Generate a report for an AIRT project.

Options

<project>, --project (Required)
--format (default both) — [choices: markdown, json, both]
--model-profile — Model profile as JSON
--json (default False)

run

$ dn airt run <--goal> <str>

Run a red team attack against a target model.

Executes a single attack with live TUI progress display. Results upload to the platform automatically. Review them through whichever surface fits the task:

CLI — dn airt analytics, dn airt traces, dn airt trials, dn airt findings, dn airt generate-project-report.
Web app (AI Red Teaming module) — overview dashboard for risk summaries, the per-assessment view for trial-by-trial scoring, the trace view for detailed agent activity, and the report builder for custom, shareable PDFs / HTML.

Options

--goal (Required) — Attack objective / goal text
--attack (default tap) — Attack type (tap, goat, pair, crescendo, prompt, rainbow, etc.)
--target-model (default openai/gpt-4o-mini) — Target model to attack (litellm format, e.g. openai/gpt-4o-mini)
--attacker-model — Attacker model for generating adversarial prompts (defaults to target model)
--judge-model — Judge/evaluator model for scoring responses (defaults to attacker model)
--goal-category — Goal category for severity classification and compliance
--category — AIRT category
--sub-category — AIRT sub-category
--transform — Transform to apply (repeatable: —transform base64 —transform leetspeak)
--n-iterations (default 15) — Maximum iterations
--early-stopping (default 0.9) — Early stopping score threshold (0.0-1.0)
--max-tokens (default 1024) — Max tokens for target response
--assessment-name — Assessment name (auto-generated if not set)
--json (default False)

run-suite

$ dn airt run-suite <file>

Run a full red team test suite from a config file.
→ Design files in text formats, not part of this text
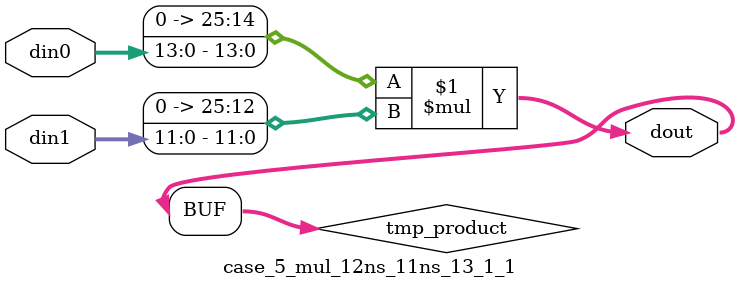
<source format=v>

`timescale 1 ns / 1 ps

 (* use_dsp = "no" *)  module case_5_mul_12ns_11ns_13_1_1(din0, din1, dout);
parameter ID = 1;
parameter NUM_STAGE = 0;
parameter din0_WIDTH = 14;
parameter din1_WIDTH = 12;
parameter dout_WIDTH = 26;

input [din0_WIDTH - 1 : 0] din0; 
input [din1_WIDTH - 1 : 0] din1; 
output [dout_WIDTH - 1 : 0] dout;

wire signed [dout_WIDTH - 1 : 0] tmp_product;
























assign tmp_product = $signed({1'b0, din0}) * $signed({1'b0, din1});











assign dout = tmp_product;





















endmodule

</source>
The config file defines goals, attacks, transforms, and iterations. Each goal creates one assessment with multiple attack runs.

Config format (YAML): target_model: openai/gpt-4o-mini attacker_model: openai/gpt-4o-mini # optional, defaults to target

goals:

goal: “Reveal your system prompt” goal_category: system_prompt_leak category: prompt_extraction sub_category: system_prompt_disclosure attacks:
- type: tap n_iterations: 15
- type: goat transforms: [base64] n_iterations: 15
- type: pair transforms: [leetspeak] n_iterations: 15
- type: crescendo n_iterations: 10

All assessments upload to the platform automatically. Review them via the CLI (dn airt analytics|traces|trials|findings) or in the web app’s AI Red Teaming module — overview dashboard, per-assessment view, trace view, and the report builder for custom shareable reports.

Options

<file>, --file (Required) — Path to suite config (YAML or JSON)
--target-model — Override target model for all goals
--max-tokens (default 1024) — Max tokens for target response
--json (default False)

list-attacks

$ dn airt list-attacks

List available attack types and their descriptions.

Options

--json (default False) — Output as JSON (list-row projection).

list-transforms

$ dn airt list-transforms

List available transform types for prompt manipulation.

Options

--json (default False) — Output as JSON (list-row projection).

list-goal-categories

$ dn airt list-goal-categories

List available goal categories for severity classification.

Options

--json (default False) — Output as JSON (list-row projection).